### Problem details
Would you print the data below exactly, leaving out every picture?
--- START ---
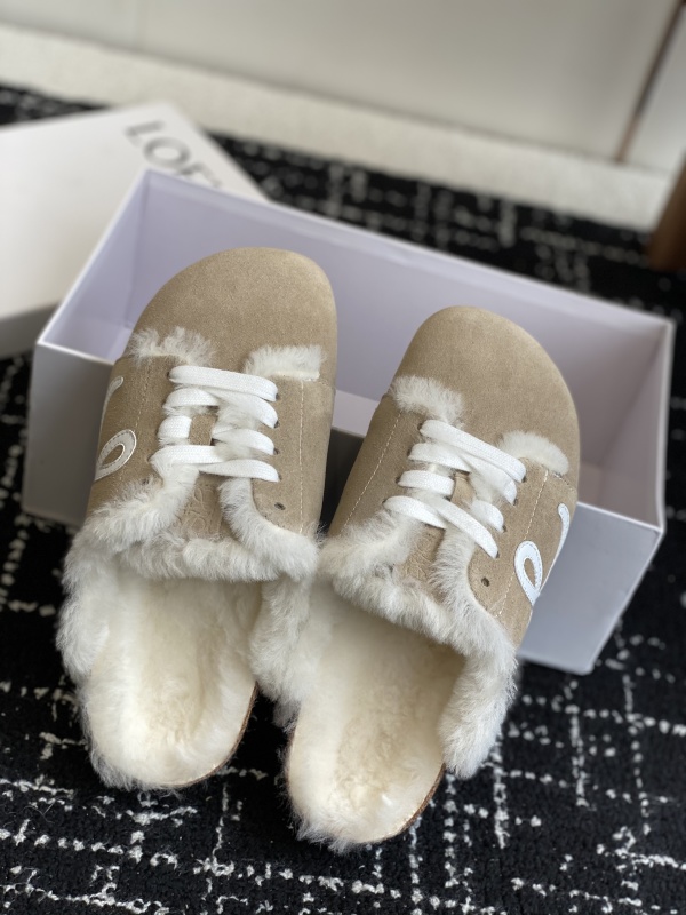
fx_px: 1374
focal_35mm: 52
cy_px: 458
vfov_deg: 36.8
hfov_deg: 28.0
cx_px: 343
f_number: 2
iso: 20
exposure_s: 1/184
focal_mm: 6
--- END ---
### Your solution
fx_px: 1374
focal_35mm: 52
cy_px: 458
vfov_deg: 36.8
hfov_deg: 28.0
cx_px: 343
f_number: 2
iso: 20
exposure_s: 1/184
focal_mm: 6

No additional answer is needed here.